● Exercise materials
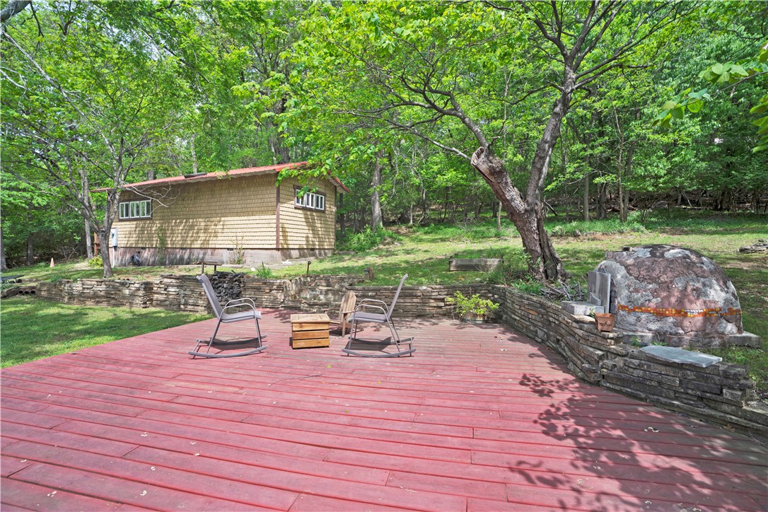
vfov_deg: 73.7
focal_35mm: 16
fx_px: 341
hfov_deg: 96.7
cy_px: 256
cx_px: 384
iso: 80
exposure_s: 1/50
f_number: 7.1
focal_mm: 16
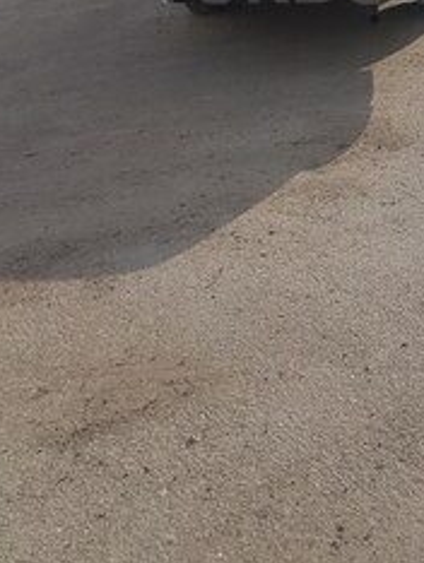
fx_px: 897
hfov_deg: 26.2
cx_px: 332
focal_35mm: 55
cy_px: -24
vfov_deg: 31.7
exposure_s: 1/3424
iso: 40
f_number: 1.7
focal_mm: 4.2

● About this exercise
The response must repeat all the lines above exactly and include no pictures.

● Response
vfov_deg: 73.7
focal_35mm: 16
fx_px: 341
hfov_deg: 96.7
cy_px: 256
cx_px: 384
iso: 80
exposure_s: 1/50
f_number: 7.1
focal_mm: 16
fx_px: 897
hfov_deg: 26.2
cx_px: 332
focal_35mm: 55
cy_px: -24
vfov_deg: 31.7
exposure_s: 1/3424
iso: 40
f_number: 1.7
focal_mm: 4.2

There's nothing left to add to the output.